ACTION ITEM: Pull every line of text out of the listing below and reproduce it verbatim, leaving the pictures out of your answer.
......
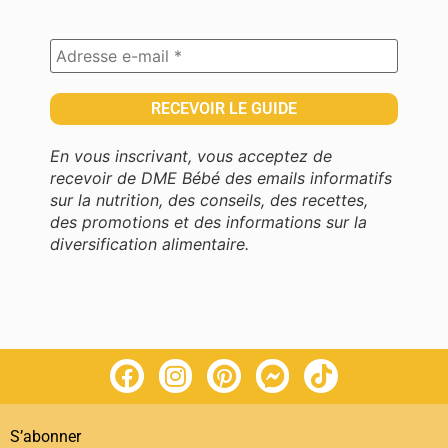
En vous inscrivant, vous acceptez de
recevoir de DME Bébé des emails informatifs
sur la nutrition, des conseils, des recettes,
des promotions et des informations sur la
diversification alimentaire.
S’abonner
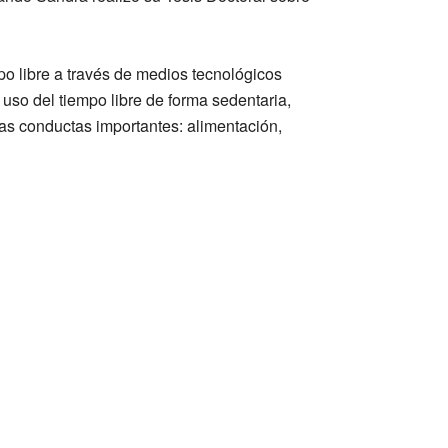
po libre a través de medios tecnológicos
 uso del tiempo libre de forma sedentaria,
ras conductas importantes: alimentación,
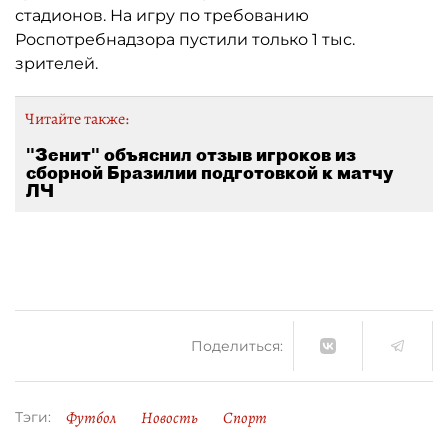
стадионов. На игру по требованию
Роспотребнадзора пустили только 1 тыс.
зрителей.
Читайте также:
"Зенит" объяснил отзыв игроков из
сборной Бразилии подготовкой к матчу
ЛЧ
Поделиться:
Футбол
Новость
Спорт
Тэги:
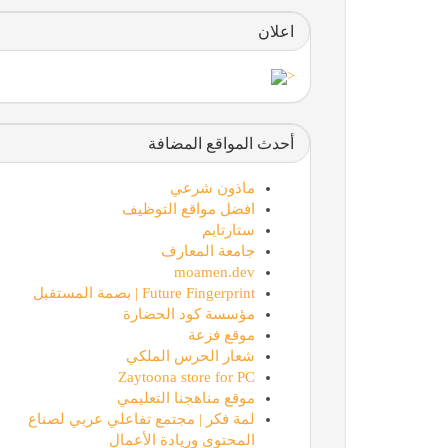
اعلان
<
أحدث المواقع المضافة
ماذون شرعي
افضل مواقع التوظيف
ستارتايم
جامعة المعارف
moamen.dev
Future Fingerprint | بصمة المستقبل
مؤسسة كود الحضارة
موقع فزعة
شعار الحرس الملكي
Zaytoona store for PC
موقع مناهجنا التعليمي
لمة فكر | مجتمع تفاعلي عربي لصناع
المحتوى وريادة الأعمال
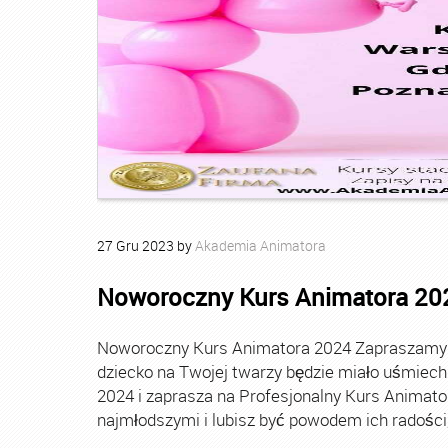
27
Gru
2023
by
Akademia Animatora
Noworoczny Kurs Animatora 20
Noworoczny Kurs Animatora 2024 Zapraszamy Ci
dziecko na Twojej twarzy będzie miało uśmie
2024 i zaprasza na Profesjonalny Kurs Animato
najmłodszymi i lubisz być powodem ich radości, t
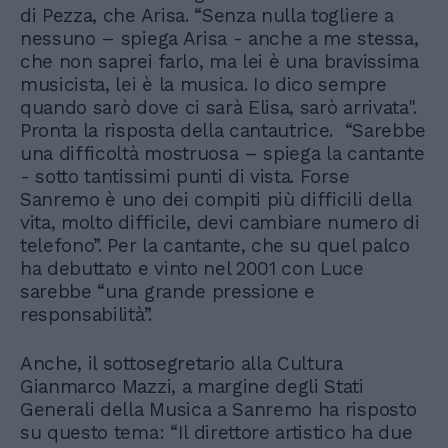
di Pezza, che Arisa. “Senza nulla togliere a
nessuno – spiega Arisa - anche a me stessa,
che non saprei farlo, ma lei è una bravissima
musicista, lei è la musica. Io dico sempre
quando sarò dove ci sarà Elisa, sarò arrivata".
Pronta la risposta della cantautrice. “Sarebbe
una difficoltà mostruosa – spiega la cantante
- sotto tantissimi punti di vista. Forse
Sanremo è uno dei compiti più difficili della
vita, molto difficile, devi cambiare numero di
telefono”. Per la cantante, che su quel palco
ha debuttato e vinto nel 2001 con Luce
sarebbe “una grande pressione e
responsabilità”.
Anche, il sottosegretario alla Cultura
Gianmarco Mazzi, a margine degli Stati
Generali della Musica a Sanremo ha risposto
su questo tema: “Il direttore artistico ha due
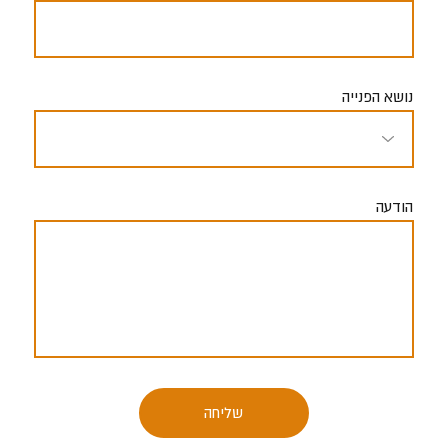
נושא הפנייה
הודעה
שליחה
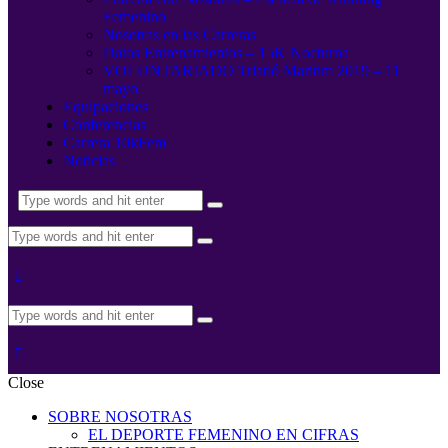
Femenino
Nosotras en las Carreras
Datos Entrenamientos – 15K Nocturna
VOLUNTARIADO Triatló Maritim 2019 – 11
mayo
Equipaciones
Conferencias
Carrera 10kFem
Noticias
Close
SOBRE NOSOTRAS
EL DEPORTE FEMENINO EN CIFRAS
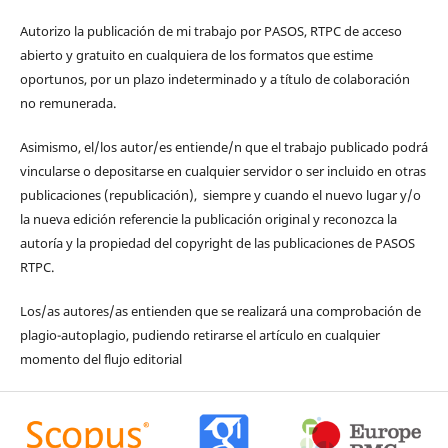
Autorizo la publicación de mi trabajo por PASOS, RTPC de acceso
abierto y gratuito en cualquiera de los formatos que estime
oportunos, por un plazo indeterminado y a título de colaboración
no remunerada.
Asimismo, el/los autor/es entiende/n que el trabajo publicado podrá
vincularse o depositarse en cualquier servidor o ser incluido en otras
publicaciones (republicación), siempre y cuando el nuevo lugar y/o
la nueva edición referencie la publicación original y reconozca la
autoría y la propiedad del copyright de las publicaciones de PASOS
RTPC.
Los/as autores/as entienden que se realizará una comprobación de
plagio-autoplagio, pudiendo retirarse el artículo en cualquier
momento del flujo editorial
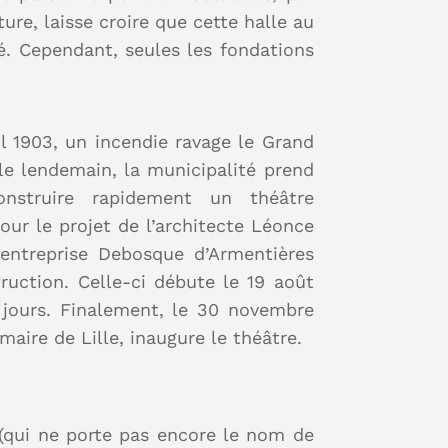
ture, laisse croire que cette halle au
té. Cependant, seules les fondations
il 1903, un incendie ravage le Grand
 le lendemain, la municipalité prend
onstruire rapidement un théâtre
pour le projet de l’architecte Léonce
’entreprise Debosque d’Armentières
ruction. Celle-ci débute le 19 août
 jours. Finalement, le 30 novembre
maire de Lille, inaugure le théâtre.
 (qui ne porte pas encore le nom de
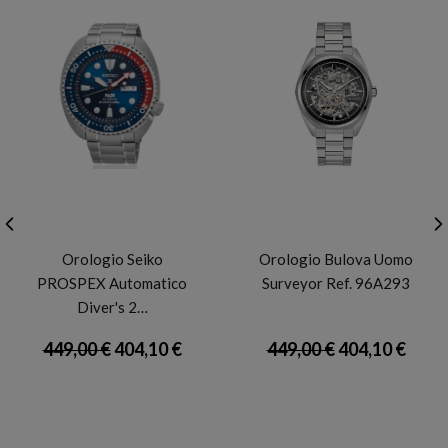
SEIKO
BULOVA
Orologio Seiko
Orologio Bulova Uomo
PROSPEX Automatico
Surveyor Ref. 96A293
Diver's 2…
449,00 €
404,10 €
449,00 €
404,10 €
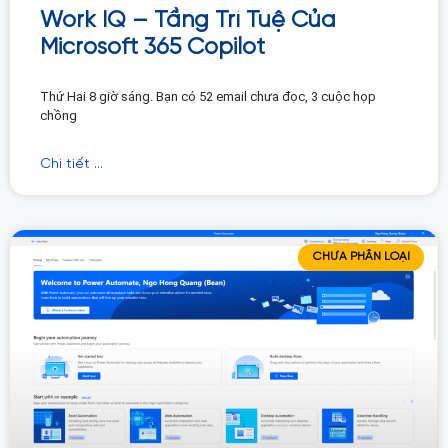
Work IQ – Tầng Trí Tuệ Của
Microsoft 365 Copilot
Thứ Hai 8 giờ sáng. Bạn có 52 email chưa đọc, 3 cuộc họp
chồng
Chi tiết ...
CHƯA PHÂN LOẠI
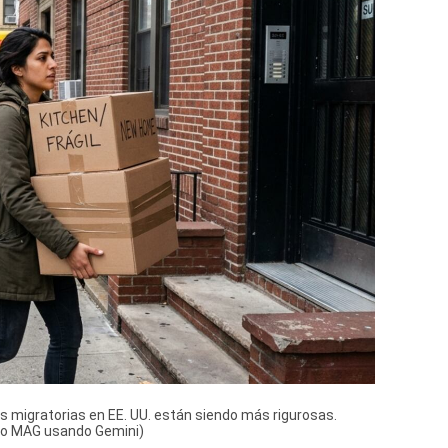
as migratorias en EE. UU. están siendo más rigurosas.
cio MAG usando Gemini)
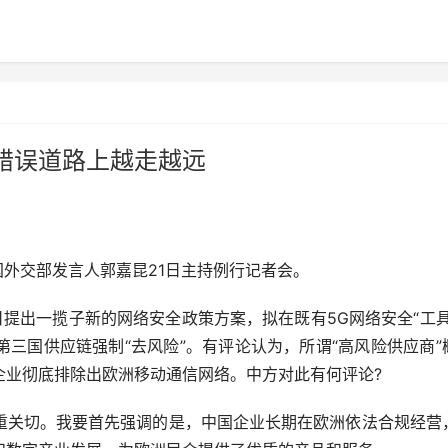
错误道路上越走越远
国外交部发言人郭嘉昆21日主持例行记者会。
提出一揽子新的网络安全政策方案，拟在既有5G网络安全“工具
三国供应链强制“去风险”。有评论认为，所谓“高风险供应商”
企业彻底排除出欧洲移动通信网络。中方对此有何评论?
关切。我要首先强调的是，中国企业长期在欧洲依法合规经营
......
SOLUTION BELOW:
En vous inscrivant, vous acceptez de
recevoir de DME Bébé des emails informatifs
sur la nutrition, des conseils, des recettes,
des promotions et des informations sur la
diversification alimentaire.
S’abonner
po libre a través de medios tecnológicos
 uso del tiempo libre de forma sedentaria,
ras conductas importantes: alimentación,
стадионов. На игру по требованию
Роспотребнадзора пустили только 1 тыс.
зрителей.
Читайте также:
"Зенит" объяснил отзыв игроков из
сборной Бразилии подготовкой к матчу
ЛЧ
Поделиться:
Футбол
Новость
Спорт
Тэги:
اعلان
<
أحدث المواقع المضافة
ماذون شرعي
افضل مواقع التوظيف
ستارتايم
جامعة المعارف
moamen.dev
Future Fingerprint | بصمة المستقبل
مؤسسة كود الحضارة
موقع فزعة
شعار الحرس الملكي
Zaytoona store for PC
موقع مناهجنا التعليمي
لمة فكر | مجتمع تفاعلي عربي لصناع
المحتوى وريادة الأعمال
27
Gru
2023
by
Akademia Animatora
Noworoczny Kurs Animatora 20
Noworoczny Kurs Animatora 2024 Zapraszamy Ci
dziecko na Twojej twarzy będzie miało uśmie
2024 i zaprasza na Profesjonalny Kurs Animato
najmłodszymi i lubisz być powodem ich radości, t
di Pezza, che Arisa. “Senza nulla togliere a
nessuno – spiega Arisa - anche a me stessa,
che non saprei farlo, ma lei è una bravissima
musicista, lei è la musica. Io dico sempre
quando sarò dove ci sarà Elisa, sarò arrivata".
Pronta la risposta della cantautrice. “Sarebbe
una difficoltà mostruosa – spiega la cantante
- sotto tantissimi punti di vista. Forse
Sanremo è uno dei compiti più difficili della
vita, molto difficile, devi cambiare numero di
telefono”. Per la cantante, che su quel palco
ha debuttato e vinto nel 2001 con Luce
sarebbe “una grande pressione e
responsabilità”.
Anche, il sottosegretario alla Cultura
Gianmarco Mazzi, a margine degli Stati
Generali della Musica a Sanremo ha risposto
su questo tema: “Il direttore artistico ha due
נושא הפנייה
הודעה
שליחה
Femenino
Nosotras en las Carreras
Datos Entrenamientos – 15K Nocturna
VOLUNTARIADO Triatló Maritim 2019 – 11
mayo
Equipaciones
Conferencias
Carrera 10kFem
Noticias
Close
SOBRE NOSOTRAS
EL DEPORTE FEMENINO EN CIFRAS
Autorizo la publicación de mi trabajo por PASOS, RTPC de acceso
abierto y gratuito en cualquiera de los formatos que estime
oportunos, por un plazo indeterminado y a título de colaboración
no remunerada.
Asimismo, el/los autor/es entiende/n que el trabajo publicado podrá
vincularse o depositarse en cualquier servidor o ser incluido en otras
publicaciones (republicación), siempre y cuando el nuevo lugar y/o
la nueva edición referencie la publicación original y reconozca la
autoría y la propiedad del copyright de las publicaciones de PASOS
RTPC.
Los/as autores/as entienden que se realizará una comprobación de
plagio-autoplagio, pudiendo retirarse el artículo en cualquier
momento del flujo editorial
ture, laisse croire que cette halle au
té. Cependant, seules les fondations
il 1903, un incendie ravage le Grand
 le lendemain, la municipalité prend
onstruire rapidement un théâtre
pour le projet de l’architecte Léonce
’entreprise Debosque d’Armentières
ruction. Celle-ci débute le 19 août
 jours. Finalement, le 30 novembre
maire de Lille, inaugure le théâtre.
 (qui ne porte pas encore le nom de
SEIKO
BULOVA
Orologio Seiko
Orologio Bulova Uomo
PROSPEX Automatico
Surveyor Ref. 96A293
Diver's 2…
449,00 €
404,10 €
449,00 €
404,10 €
Work IQ – Tầng Trí Tuệ Của
Microsoft 365 Copilot
Thứ Hai 8 giờ sáng. Bạn có 52 email chưa đọc, 3 cuộc họp
chồng
Chi tiết ...
CHƯA PHÂN LOẠI
as migratorias en EE. UU. están siendo más rigurosas.
cio MAG usando Gemini)
错误道路上越走越远
国外交部发言人郭嘉昆21日主持例行记者会。
提出一揽子新的网络安全政策方案，拟在既有5G网络安全“工具
三国供应链强制“去风险”。有评论认为，所谓“高风险供应商”
企业彻底排除出欧洲移动通信网络。中方对此有何评论?
关切。我要首先强调的是，中国企业长期在欧洲依法合规经营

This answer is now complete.